En septembre prochain, l’Orchestre symphonique à vents de la Fanfare d’armée suisse se joindra au quintette de cuivres Geneva Brass et à deux formations de jeunes pour un concert commun. Intitulé «Voyage américain», le programme visitera toute l’hétérogénéité des Etats-Unis.
C’est dans le cadre des «Rendez-vous du Geneva Brass» que ce quintette de cuivres de la cité de Calvin a mis sur pied ce premier concert de la saison 23/24. Le 23 septembre prochain, il réunira au Bâtiment des Forces Motrices (BFM) de Genève, outre le Geneva Brass, l’Orchestre symphonique à vents de la Fanfare d’armée suisse, dirigé par Gaudens Bieri, et deux formations de jeunes, les Cadets de Genève et l’Ondine Genevoise.

Collaboration inédite et objectif didactique
Organisé avec le soutien de l’Association Cantonale des Musiques Genevoises, ce concert créera une dynamique inédite concrétisée notamment par «New York Cityscapes», œuvre de Jeff Tyzik qu’interpréteront ensemble l’Orchestre symphonique à vents de la Fanfare d’armée suisse et le Geneva Brass.
Mais l’objectif est également – indirectement – didactique. Lionel Walter, trompettiste du Geneva Brass et coordinateur de ce concert : «Il nous tenait à cœur de donner l’occasion à de jeunes musiciens genevois de se produire, mais aussi et peut-être surtout d’entendre l’Orchestre symphonique à vents de la Fanfare d’armée suisse, l’une des meilleures harmonies du pays. Ce qui devrait attiser la motivation et susciter encore davantage de vocations, espérons-le.»
Bernstein et Sinatra
C’est dans cet esprit de promotion de la relève que les Cadets de Genève et l’Ondine Genevoise ouvriront ce concert, «Voyage américain», dont le programme mettra en lumière l’extravagance et la diversité des Etats-Unis.
Un contexte que l’Orchestre symphonique à vents de la Fanfare d’armée suisse concrétisera à merveille en deuxième partie, avec notamment l’ouverture de l’opérette «Candide» de Leonard Bernstein, basée sur le conte philosophie éponyme écrit par Voltaire à Genève. Le concert se terminera par un finale impressionnant impliquant tous les protagonistes de la soirée, avec notamment le célèbre «New York, New York», de Frank Sinatra.

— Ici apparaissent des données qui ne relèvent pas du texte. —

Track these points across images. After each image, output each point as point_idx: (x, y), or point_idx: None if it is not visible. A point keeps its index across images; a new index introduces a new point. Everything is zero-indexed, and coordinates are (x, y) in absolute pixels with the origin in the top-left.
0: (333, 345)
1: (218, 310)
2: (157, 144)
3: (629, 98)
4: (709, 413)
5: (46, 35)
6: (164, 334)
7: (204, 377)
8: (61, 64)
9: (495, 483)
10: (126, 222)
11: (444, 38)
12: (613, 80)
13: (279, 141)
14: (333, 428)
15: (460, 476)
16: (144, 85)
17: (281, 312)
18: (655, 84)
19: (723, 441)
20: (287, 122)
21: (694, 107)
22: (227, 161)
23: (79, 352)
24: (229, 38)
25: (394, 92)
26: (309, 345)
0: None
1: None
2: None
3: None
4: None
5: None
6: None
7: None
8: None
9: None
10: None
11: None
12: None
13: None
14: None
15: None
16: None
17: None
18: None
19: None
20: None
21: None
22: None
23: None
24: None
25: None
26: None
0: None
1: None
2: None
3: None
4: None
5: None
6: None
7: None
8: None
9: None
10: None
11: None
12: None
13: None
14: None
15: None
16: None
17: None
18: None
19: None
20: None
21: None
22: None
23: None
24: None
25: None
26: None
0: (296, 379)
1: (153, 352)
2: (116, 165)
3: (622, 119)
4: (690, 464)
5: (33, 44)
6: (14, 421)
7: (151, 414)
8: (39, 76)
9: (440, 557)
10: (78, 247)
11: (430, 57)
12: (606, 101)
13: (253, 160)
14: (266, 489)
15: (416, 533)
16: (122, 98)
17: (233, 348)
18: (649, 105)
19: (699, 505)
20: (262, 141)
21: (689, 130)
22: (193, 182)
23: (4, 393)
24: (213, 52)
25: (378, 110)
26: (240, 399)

Samedi 23 septembre 2023, 19h30, Bâtiment des Forces Motrices, Genève, entrée libre.

Trois questions à Gaudens Bieri
Comment l’idée de collaborer avec un quintette de cuivres – plus exactement le Geneva Brass – est-elle née?
Nous jouons chaque année cinq ou six programmes qui s’adressent à différents publics et s’étendent de la musique de chambre au concert en plein air. L’idée d’inviter un soliste inhabituel est née d’une discussion avec Philippe Monnerat, notre chef Engagements. Et c’est là qu’il a été question du Geneva Brass. Lionel Walter (trompette), David Rey (trombone) et Eric Rey (tuba) sont d’anciens musiciens militaires qui ont notamment effectué leurs cours de répétition également au sein de l’Orchestre symphonique à vents. Après nos premiers entretiens, cette formation m’a convaincu et nous avons commencé à développer des concepts. L’idée était ainsi née de mettre sur pied un concert avec le Geneva Brass, à Genève.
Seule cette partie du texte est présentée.